Jack was gone. No. Schuyler shook her head even though she was only arguing with herself. There was no way he could have fallen. Not him. Not that dazzling fearsome light that he was. No. She had seen his true form and it was awesome to behold. A pillar of fire. A thousand magnificent suns burning with flames the color of the deepest night. Terrible and wonderful and more frightening than anything she had ever seen.

No!

He will return for me.

She believed it. She looked around at the maze of tunnels. She had no idea where she was, or where she had come from. You could get lost in here for centuries, Schuyler had told Jack.

That’s the idea.

What am I doing? I’m such an idiot. The intersection! It was the only natural place. What had Charles said? The intersection. The place where they cannot cross. All the tunnels led there. Where was it? She couldn’t see, so she felt along the wall. There was an opening. She felt another. Two tunnels. A fork in the road. She would have to choose. But which? She felt along the grain, trying to sense something. If she could not see, maybe she could smell. . . .

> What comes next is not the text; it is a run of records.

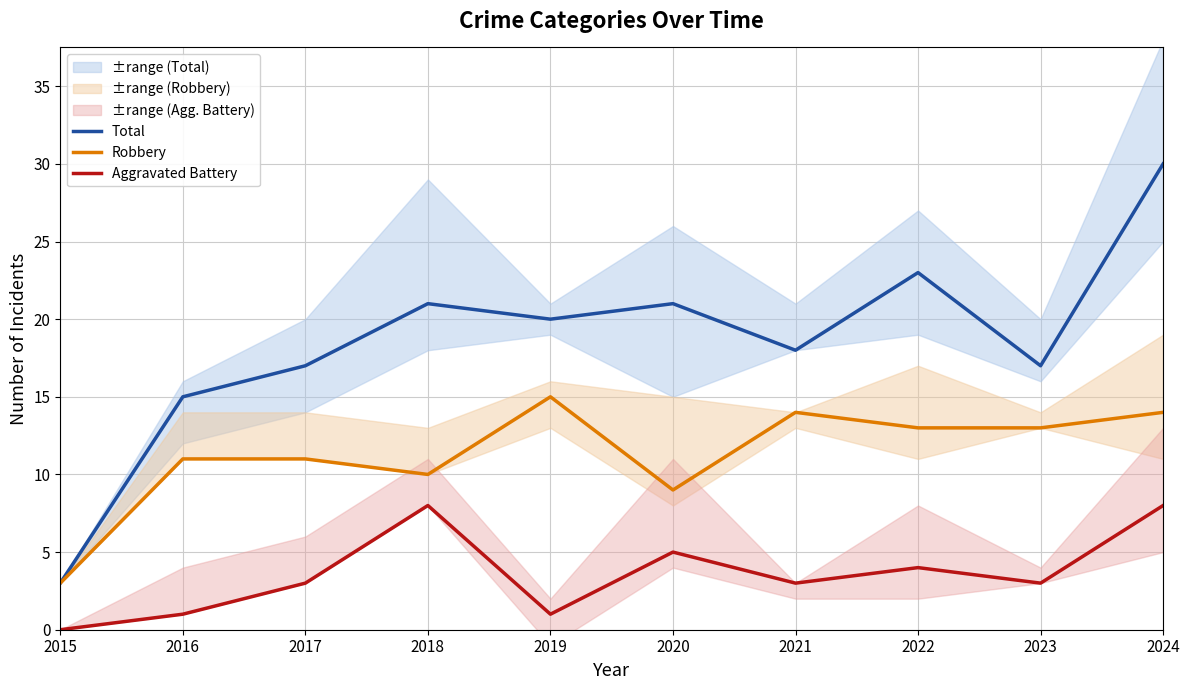

What are all the series names shown in the legend?

Total, Robbery, Aggravated Battery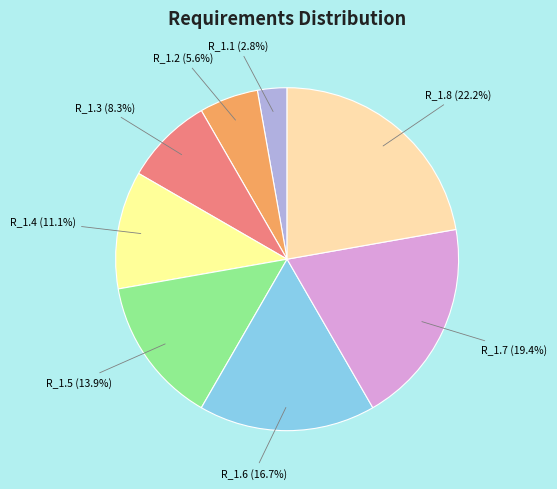

Does any single category account for the majority?

No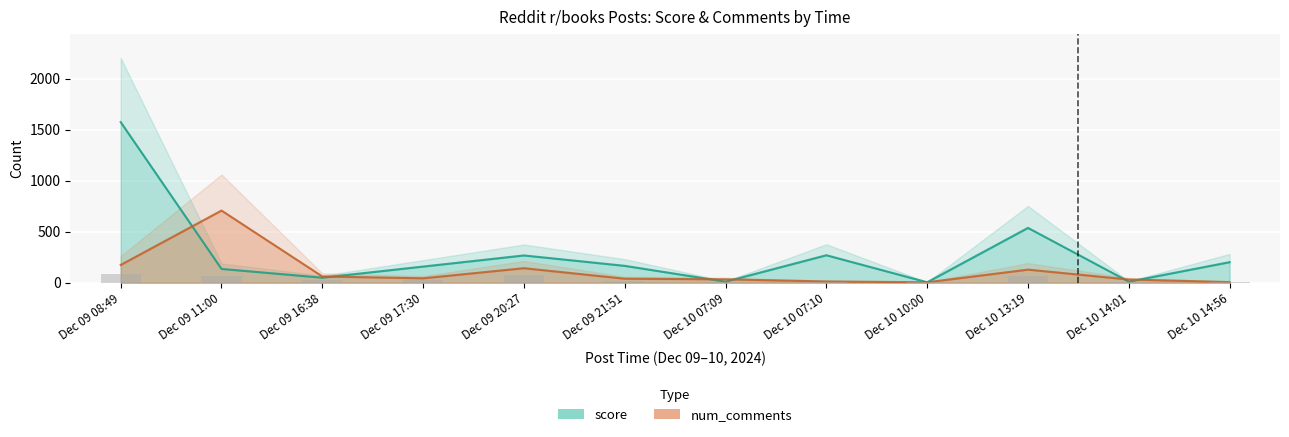

What is the difference between the maximum and second lowest values in the score series?

1564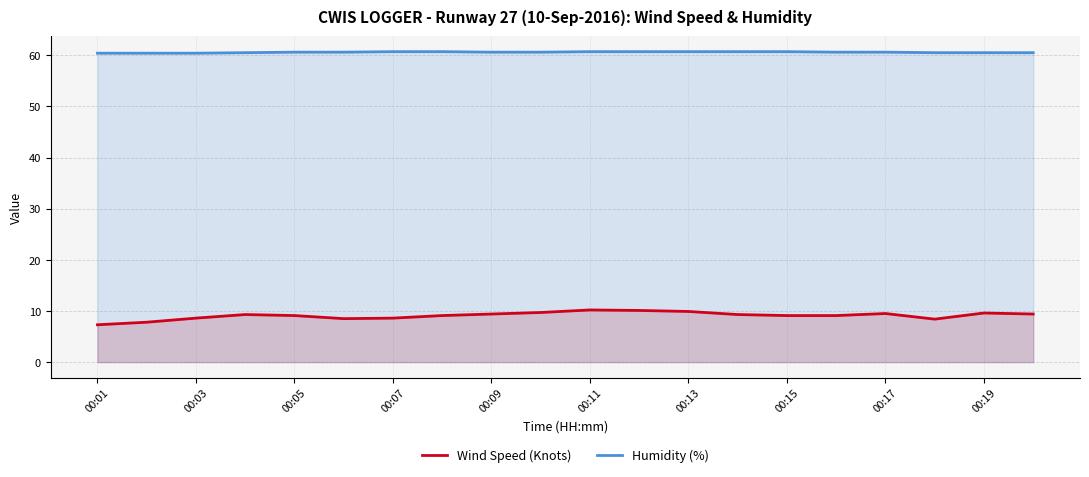

What is the average value of the Wind Speed (Knots) series?

9.1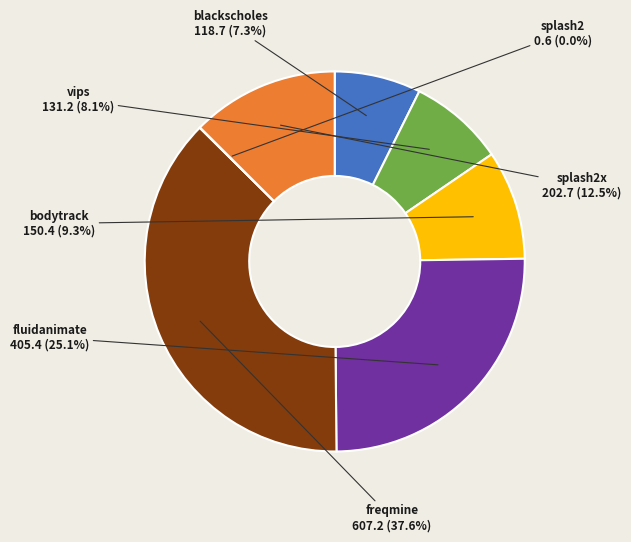

Is there any slice that represents more than half of the pie?

No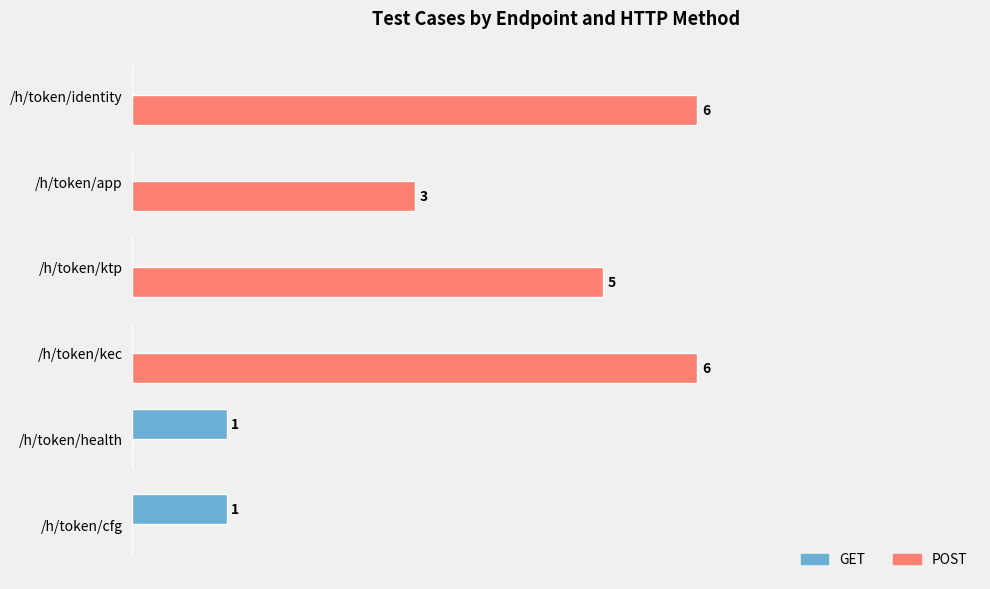

Which series changed the most between /h/token/cfg and /h/token/kec?

POST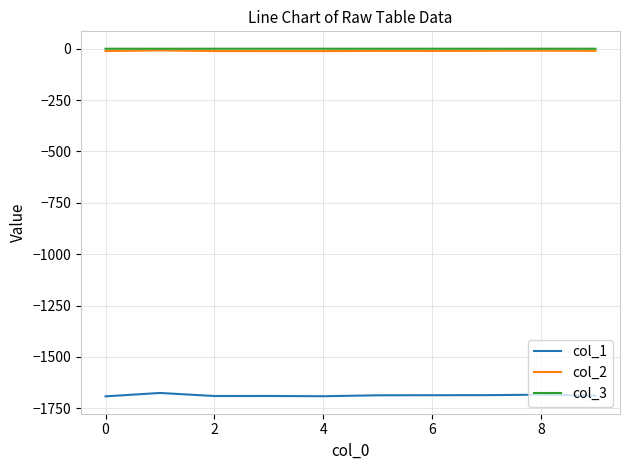

Which series has the widest spread of values?

col_1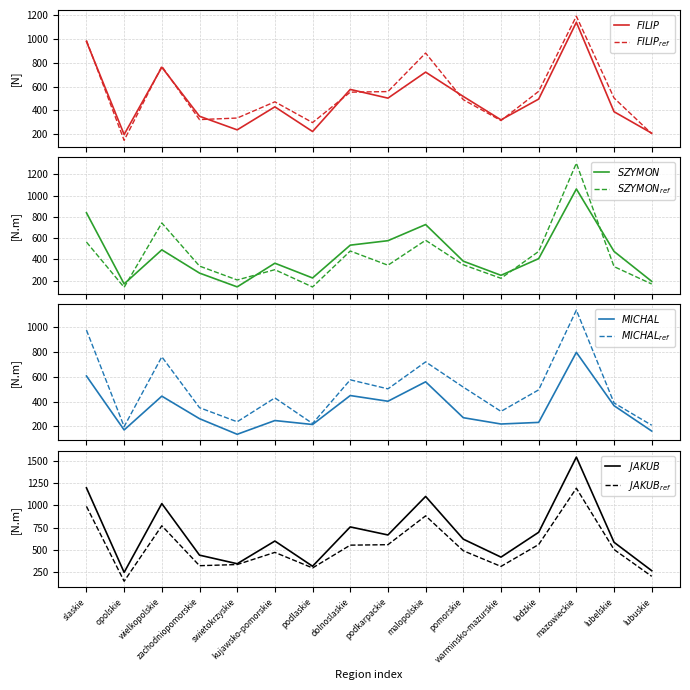

Which series has the largest total across all categories?

JAKUB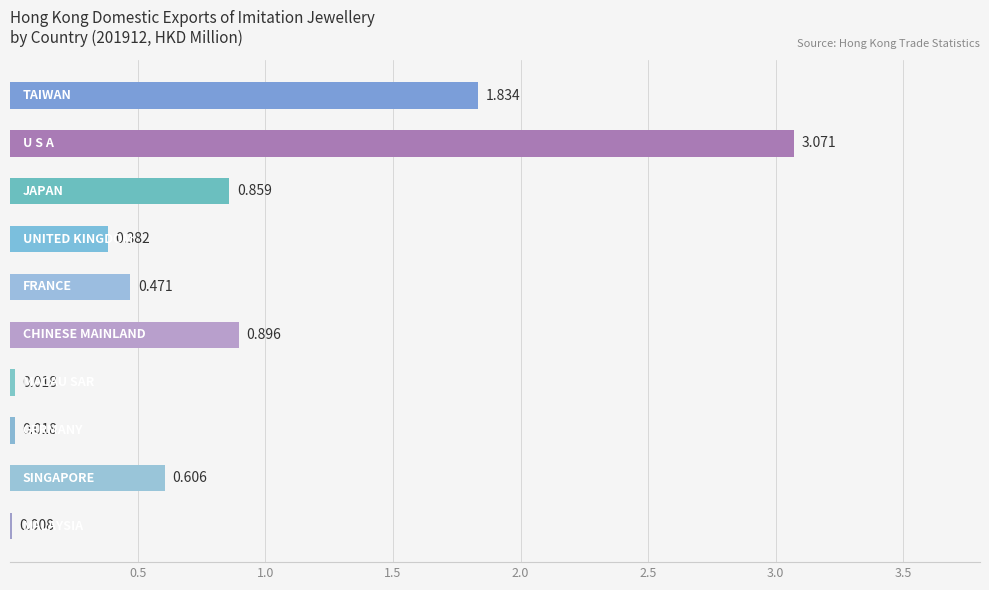

What is the maximum value shown in the chart?

3.1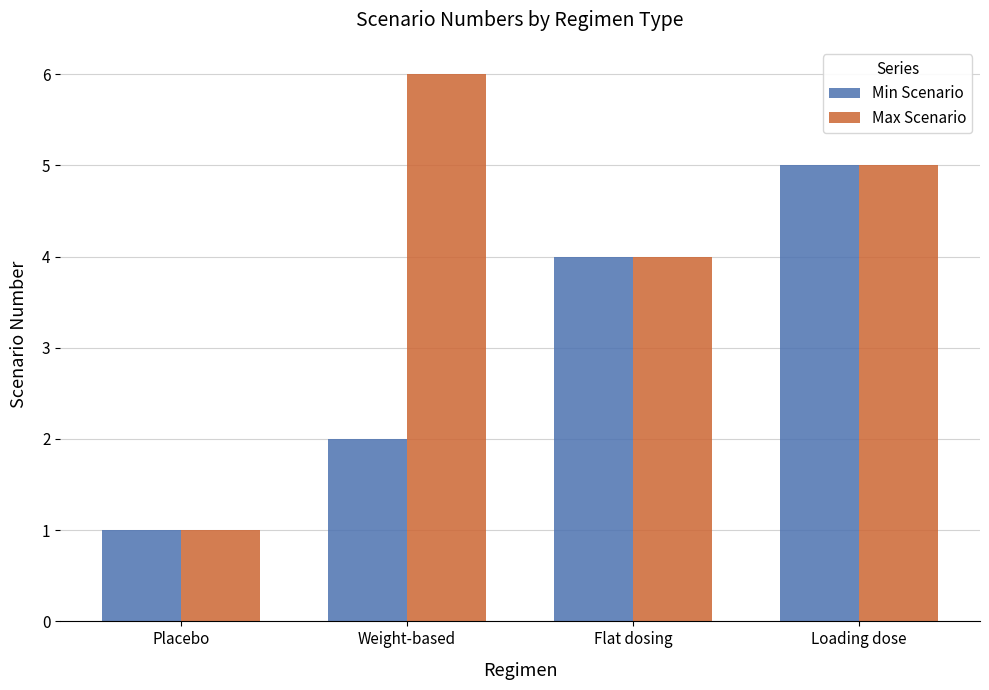

Does the chart contain stacked bars?

No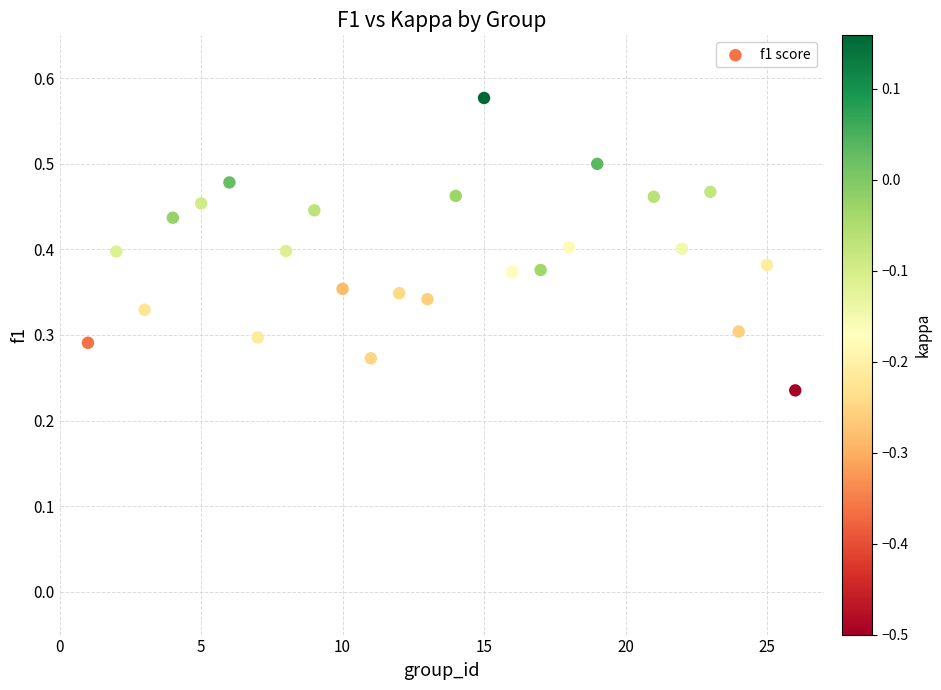

What is the range of X values (max minus min)?

25.0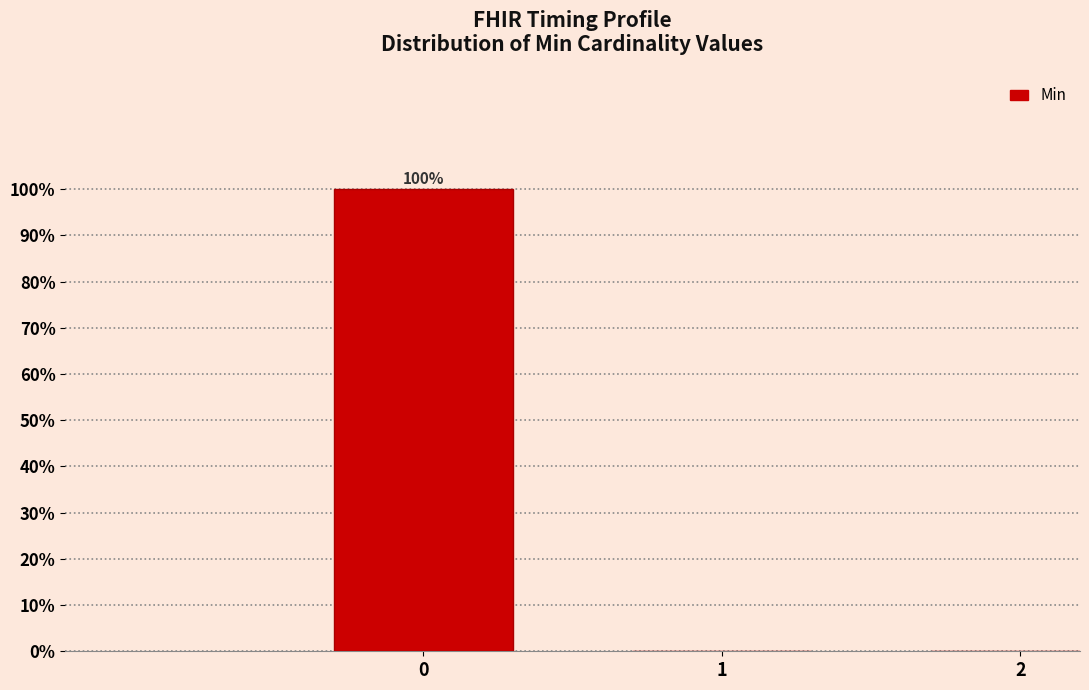

Reading left to right, extract all data points from this chart.

0=100	1=0	2=0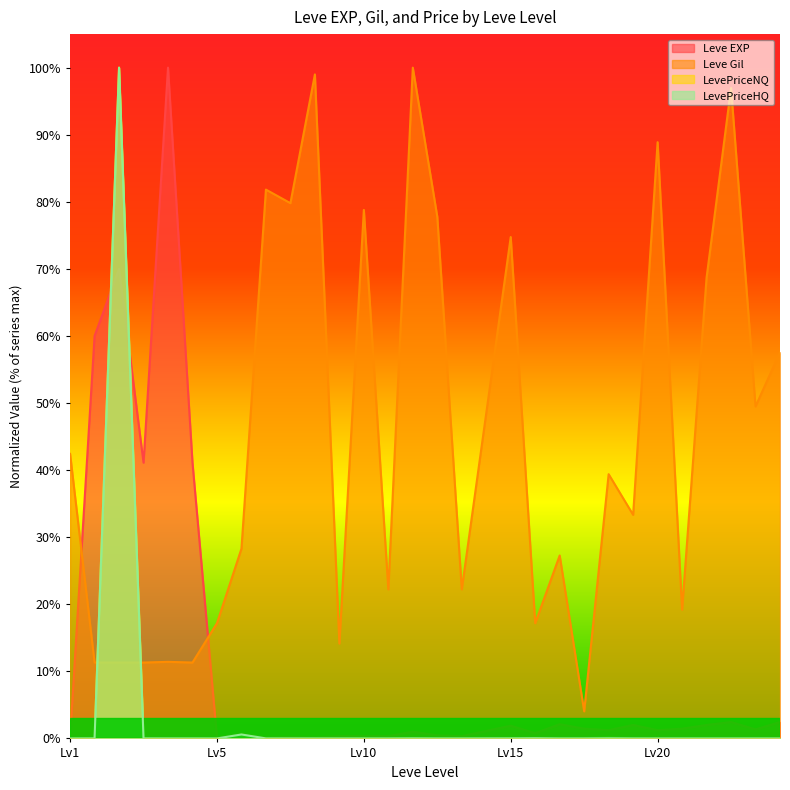

In Leve Gil, how many points are lower than both neighbors (excluding endpoints)?

10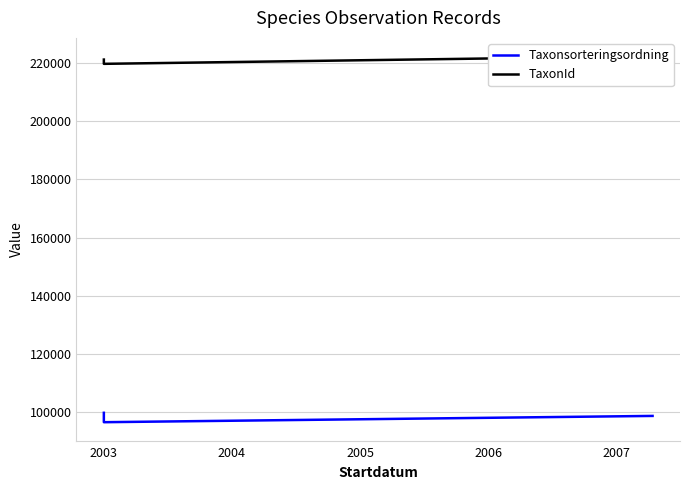

What is the sum of the Taxonsorteringsordning values at 2004 and 2003?

194873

It had smelled clean in here, she remembered thinking. She had expected the underground cavern to smell moldy, like a damp towel that had been left too long on the floor. But when she and Jack had first disappeared into the catacombs, she had been surprised to breathe fresh air.

This one, she thought. This one smells just a bit fresher, as if maybe it would lead to more fresh air, maybe to the stairs that led upward and out. She made a decision. She walked into the dark tunnel, with only her fingertips as her guide.

It felt as if she had been walking in the dark for miles, but her nose had not failed her—the air had cleared, and from far away she could see it . . . a light shining in the darkness. Jack. It had to be Jack.